El vicepresidente de Consumidores de Costa Rica considera que en el sector público “hay de todo, desde lugares con ventanillas especiales y personal capacitado, hasta otras más rezagadas. El problema es que cualquier cosa que se haga es un avance, porque hace 12 años no había nada”.
Para Campos, “es necesario que los mercadólogos piensen de forma inclusiva, no solo por lo humanístico, sino por lo comercial, pues se trata de un segmento del 10% al que no se le está dando la atención que merece. Hemos detectado más avances en el sector público que en el privado, pero con este último es con el que las personas tienen más relación”.
En materia de avances, el diputado López rescató la obligatoriedad de poner cajas registradoras para personas con deficiencias visuales en los supermercados, así como la implementación de filas especiales en todo el sistema bancario. “Incluso el Popular ya tiene cajeros automáticos audibles”.
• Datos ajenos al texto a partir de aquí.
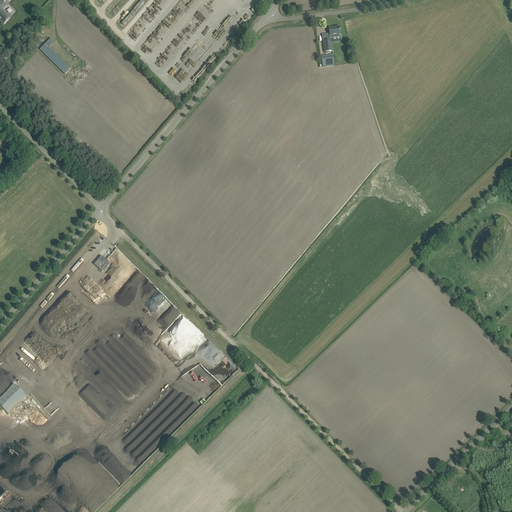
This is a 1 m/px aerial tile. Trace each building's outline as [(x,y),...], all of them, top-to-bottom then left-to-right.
[(0,21),(4,25),(9,19),(11,17),(3,10),(7,5),(4,2),(0,6),(0,5),(0,21)] [(329,28),(330,38),(340,37),(339,27),(335,28),(329,29),(329,28)] [(40,50),(47,57),(52,52),(49,48),(54,43),(51,40),(40,50)] [(330,41),(323,42),(325,52),(325,54),(329,53),(329,52),(332,51),(331,41),(330,41)] [(52,52),(47,57),(65,74),(70,69),(52,52)] [(333,56),(321,57),(323,67),(334,66),(333,56)] [(102,257),(94,265),(102,272),(109,263),(102,257)] [(226,364),(230,359),(223,354),(220,358),(226,364)] [(190,389),(197,397),(203,394),(202,397),(208,398),(207,394),(203,394),(202,393),(205,393),(207,391),(211,392),(214,389),(216,393),(216,386),(218,384),(217,382),(205,370),(203,371),(190,378),(187,377),(184,379),(184,380),(187,384),(190,389)] [(14,384),(0,397),(0,406),(8,415),(26,397),(14,384)] [(40,416),(28,422),(30,425),(42,418),(40,416)]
¿Y el resto de los negocios e instituciones qué? López aceptó que “es más, muchísimo más lo pendiente”, pero vio una luz de esperanza en los servicios de apoyo desde la educación primaria. “Hay que desmitificar el tema, sensibilizar a la población como en el caso de las prácticas inclusivas en las escuelas, donde niños con necesidades especiales asisten a los grupos regulares. Eso sensibiliza a los ciudadanos desde la niñez, y creo que es la mejor solución”.